The gym member walks off laughing, with Butch clearly adding some spark into an otherwise monotonous workout.
“I’ve always been a bloody prankster,” Butch says to me. “I remember this one time, Luke was ready to go out on a big date that he was real excited about. I hid his teeth and put a vending machine in front of his door,” Butch begins laughing hysterically.
“He tracked me down and screamed, ‘Look, I’m sick of this! Why do you have to do this all the time?’—’I can’t help myself!’ I told him.
“He’s got a bloody good mind for the business though. I was just along for the ride—in for the fun of it, but he was always very business like. I think that’s why we got along so well for so long. Not many partnerships last as long as ours did. I can’t think of many that lasted as long as us. That’s really saying something.”
I see immediately that the notice board is full of recent clippings from local newspapers which have picked up on the fact that a former-WWF star is in the community as Butch assists gym members and goes about his daily chores before coming back to talk more about his days on the road.
“You know, when we were The Sheepherders, things were crazy. We’d have to literally fight our way into the arena, wrestle our match, fight our way out, and then get to our car to see the windscreen smashed or the tyres slashed. But when Vince came out with this ‘sports entertainment’ everything changed. Suddenly his guys were big stars—celebrities even. People were happy and proud to be fans and really respected the talent, you know? And we’d see a different type of fan coming along—lawyers, doctors, you name it. It all changed.”
Butch begins flipping through a couple of WWF magazines from 1989 that I brought along, stopping now and then to tell stories of certain people, but more often than not to tell how much of a “bloody nice guy” his old pals were with a reminiscent look in his eyes.
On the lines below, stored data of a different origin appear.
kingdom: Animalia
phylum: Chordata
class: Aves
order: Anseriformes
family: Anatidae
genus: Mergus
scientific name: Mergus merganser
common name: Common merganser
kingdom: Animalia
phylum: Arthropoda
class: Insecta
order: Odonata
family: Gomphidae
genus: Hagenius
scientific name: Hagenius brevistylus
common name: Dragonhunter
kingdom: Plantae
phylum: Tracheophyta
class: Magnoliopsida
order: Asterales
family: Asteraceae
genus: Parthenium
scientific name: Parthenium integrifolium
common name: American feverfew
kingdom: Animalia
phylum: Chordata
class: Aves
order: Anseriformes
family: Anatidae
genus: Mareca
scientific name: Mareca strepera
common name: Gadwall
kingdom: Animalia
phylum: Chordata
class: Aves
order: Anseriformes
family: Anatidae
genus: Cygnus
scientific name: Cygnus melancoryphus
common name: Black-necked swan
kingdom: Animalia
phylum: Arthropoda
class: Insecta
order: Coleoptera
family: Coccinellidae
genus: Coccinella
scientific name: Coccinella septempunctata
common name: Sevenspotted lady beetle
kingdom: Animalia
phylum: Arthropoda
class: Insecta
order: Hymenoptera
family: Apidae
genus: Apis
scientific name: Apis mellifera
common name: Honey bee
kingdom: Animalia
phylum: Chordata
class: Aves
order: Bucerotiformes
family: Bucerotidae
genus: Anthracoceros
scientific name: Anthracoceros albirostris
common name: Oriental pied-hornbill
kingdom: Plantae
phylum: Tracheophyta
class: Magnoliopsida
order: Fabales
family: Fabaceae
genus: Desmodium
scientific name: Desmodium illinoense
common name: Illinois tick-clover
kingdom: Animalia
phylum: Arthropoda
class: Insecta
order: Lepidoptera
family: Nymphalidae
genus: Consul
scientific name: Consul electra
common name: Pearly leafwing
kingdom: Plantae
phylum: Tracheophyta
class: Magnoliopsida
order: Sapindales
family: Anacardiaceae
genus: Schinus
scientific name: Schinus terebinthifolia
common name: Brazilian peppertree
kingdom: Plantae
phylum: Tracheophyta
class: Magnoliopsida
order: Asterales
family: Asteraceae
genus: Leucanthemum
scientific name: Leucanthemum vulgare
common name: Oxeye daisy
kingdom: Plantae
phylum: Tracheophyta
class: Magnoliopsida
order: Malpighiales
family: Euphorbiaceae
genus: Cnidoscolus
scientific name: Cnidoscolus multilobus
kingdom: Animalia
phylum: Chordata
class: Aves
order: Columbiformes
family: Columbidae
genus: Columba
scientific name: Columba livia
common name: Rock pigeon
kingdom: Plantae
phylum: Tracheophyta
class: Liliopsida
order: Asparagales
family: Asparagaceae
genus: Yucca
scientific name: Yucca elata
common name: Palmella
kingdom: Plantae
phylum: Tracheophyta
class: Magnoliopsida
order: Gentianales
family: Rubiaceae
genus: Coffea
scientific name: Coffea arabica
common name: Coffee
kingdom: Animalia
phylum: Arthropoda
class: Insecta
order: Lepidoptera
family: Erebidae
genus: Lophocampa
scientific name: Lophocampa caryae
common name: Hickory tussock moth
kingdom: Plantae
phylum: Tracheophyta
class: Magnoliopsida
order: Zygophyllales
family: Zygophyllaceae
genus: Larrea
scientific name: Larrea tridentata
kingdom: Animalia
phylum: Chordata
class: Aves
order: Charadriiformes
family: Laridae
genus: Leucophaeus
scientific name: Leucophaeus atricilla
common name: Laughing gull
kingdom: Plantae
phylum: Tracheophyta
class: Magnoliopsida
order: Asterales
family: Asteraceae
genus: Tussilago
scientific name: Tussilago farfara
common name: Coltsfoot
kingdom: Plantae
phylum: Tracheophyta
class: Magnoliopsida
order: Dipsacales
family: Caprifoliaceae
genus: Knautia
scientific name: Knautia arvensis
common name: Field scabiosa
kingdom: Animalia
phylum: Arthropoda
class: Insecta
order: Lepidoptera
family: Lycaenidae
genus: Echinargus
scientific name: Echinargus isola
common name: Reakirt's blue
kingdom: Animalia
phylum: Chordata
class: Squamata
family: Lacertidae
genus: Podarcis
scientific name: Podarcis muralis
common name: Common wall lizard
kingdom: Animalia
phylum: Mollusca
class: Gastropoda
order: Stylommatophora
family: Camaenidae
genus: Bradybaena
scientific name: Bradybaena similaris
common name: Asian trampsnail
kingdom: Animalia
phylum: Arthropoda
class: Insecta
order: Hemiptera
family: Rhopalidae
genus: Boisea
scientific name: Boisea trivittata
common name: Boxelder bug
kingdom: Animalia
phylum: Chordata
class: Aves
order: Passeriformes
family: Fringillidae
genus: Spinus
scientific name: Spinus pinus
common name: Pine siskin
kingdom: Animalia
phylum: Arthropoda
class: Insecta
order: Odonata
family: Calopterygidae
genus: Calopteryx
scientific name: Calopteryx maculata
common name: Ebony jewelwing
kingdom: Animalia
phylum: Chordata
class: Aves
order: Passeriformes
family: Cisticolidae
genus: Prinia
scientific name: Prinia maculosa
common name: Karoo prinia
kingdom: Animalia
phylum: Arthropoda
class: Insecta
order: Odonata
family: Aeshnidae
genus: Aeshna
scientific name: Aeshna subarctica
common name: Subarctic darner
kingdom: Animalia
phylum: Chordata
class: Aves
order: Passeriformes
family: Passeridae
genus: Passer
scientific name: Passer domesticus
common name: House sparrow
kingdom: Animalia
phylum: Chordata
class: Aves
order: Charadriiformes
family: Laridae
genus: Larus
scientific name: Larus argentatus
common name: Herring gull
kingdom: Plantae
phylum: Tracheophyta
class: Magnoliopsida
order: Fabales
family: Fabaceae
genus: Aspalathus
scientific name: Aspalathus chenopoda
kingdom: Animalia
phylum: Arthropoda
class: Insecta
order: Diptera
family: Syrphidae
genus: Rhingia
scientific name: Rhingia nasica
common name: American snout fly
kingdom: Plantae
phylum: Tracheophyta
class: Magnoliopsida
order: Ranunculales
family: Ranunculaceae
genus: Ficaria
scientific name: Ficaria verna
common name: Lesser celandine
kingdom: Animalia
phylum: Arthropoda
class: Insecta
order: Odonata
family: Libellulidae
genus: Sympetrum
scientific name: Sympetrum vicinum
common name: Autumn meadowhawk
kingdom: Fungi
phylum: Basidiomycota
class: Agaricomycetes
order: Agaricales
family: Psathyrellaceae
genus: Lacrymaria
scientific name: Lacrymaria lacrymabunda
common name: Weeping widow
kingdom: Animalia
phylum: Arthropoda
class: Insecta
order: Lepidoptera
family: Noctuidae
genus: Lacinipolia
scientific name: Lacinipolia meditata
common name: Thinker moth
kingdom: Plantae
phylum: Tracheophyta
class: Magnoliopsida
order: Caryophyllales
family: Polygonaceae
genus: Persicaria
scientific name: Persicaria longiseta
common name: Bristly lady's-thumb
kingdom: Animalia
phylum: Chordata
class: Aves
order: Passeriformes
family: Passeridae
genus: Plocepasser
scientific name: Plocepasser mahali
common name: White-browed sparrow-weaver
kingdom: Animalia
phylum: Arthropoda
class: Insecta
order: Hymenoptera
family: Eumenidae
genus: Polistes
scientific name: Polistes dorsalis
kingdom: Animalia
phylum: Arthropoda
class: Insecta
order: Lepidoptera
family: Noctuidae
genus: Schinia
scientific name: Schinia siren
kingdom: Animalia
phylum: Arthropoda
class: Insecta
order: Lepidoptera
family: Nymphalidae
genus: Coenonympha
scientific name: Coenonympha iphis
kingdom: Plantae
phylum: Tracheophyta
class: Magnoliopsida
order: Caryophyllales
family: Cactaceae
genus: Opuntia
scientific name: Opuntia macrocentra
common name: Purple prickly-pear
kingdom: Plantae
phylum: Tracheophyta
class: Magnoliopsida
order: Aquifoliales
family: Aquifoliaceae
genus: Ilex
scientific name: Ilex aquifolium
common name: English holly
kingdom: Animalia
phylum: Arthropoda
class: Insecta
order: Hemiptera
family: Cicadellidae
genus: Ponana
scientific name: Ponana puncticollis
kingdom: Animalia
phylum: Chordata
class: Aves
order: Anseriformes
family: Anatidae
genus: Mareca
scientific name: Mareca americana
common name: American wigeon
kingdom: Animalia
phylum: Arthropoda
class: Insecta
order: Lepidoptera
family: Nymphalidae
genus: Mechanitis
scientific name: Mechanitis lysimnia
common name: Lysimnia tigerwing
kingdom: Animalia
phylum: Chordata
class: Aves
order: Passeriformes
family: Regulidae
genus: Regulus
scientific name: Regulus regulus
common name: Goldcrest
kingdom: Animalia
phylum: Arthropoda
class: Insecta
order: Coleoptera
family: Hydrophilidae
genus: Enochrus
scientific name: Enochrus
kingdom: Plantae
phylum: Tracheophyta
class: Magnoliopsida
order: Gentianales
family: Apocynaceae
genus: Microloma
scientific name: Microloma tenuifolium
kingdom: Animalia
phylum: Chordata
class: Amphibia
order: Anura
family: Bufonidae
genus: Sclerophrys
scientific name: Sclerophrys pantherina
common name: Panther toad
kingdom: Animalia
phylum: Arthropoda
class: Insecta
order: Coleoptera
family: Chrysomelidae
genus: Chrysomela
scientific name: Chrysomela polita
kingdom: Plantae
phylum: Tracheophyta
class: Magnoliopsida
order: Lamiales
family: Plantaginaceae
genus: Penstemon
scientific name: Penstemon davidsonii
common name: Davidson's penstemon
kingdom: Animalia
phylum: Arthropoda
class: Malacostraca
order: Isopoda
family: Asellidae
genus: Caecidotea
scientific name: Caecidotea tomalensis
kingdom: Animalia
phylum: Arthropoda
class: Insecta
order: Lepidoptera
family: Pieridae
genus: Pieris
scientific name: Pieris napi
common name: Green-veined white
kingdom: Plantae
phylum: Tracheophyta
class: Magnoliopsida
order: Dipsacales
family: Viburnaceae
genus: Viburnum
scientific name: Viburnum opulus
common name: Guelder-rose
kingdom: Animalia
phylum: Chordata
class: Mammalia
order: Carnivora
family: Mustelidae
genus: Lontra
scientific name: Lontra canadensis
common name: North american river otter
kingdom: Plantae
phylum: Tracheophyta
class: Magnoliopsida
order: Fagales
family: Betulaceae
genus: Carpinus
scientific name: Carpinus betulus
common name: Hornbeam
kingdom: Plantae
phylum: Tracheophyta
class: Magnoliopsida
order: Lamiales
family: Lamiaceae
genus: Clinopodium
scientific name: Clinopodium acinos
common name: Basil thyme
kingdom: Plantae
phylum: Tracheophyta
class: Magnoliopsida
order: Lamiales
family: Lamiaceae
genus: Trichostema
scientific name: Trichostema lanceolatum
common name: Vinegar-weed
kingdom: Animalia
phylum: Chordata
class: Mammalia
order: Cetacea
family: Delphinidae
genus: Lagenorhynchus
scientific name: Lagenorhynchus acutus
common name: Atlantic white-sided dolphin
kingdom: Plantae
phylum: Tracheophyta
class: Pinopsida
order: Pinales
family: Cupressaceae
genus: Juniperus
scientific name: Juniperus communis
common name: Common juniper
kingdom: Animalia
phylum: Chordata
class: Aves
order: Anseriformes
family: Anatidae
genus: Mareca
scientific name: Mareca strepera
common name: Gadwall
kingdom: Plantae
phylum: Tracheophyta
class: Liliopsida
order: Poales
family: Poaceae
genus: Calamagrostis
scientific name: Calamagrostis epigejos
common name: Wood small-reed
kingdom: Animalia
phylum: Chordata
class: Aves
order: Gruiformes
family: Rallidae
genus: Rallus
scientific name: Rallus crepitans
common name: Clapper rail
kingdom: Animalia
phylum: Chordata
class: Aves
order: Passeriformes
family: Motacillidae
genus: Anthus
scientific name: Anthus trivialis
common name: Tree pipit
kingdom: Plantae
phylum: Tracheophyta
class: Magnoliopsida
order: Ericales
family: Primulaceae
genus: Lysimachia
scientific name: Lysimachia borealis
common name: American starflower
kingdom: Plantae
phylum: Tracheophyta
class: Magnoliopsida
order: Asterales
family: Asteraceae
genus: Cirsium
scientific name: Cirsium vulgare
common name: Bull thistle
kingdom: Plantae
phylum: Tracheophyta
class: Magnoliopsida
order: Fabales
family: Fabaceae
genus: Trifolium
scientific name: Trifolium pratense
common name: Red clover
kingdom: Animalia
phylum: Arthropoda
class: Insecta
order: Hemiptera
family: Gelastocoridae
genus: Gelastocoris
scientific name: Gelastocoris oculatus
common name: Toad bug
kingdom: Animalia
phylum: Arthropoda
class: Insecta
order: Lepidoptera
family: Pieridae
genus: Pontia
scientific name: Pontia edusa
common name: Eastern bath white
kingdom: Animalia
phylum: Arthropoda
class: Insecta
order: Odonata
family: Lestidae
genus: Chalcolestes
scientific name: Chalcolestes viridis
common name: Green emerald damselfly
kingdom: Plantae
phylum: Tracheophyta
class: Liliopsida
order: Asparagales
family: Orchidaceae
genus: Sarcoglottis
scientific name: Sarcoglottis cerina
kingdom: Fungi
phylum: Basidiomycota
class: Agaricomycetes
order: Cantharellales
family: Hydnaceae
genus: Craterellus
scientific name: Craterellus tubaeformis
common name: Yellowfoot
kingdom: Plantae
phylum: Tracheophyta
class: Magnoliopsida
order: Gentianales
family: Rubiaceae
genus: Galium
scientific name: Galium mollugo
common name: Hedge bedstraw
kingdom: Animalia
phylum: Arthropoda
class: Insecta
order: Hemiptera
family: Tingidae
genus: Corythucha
“That’s how I remember you,” my wife says to Butch after taking a photo of us.
“How do you mean?” Butch asks.
“With that look on your face—that’s how I remember you from when I was a kid.”
“Put a bloody camera in front of me and I can’t help it —it’s all over. I’m Butch again!”
As our time with Butch comes to an end, he jokes that I’ve become like his new agent after organising a few recent media appearances.
“Don’t worry, the bill is in the mail,” I joke.
“Yeah… so is the cheque,” Butch laughs.
As we leave, it’s great to know that after such a serious illness, Butch has found peace and happiness away from the road in his native New Zealand. It’s also satisfying to know that after all of the stories about all of the “bloody nice guys” in my eye, it seems like Butch is the bloody nicest of them all.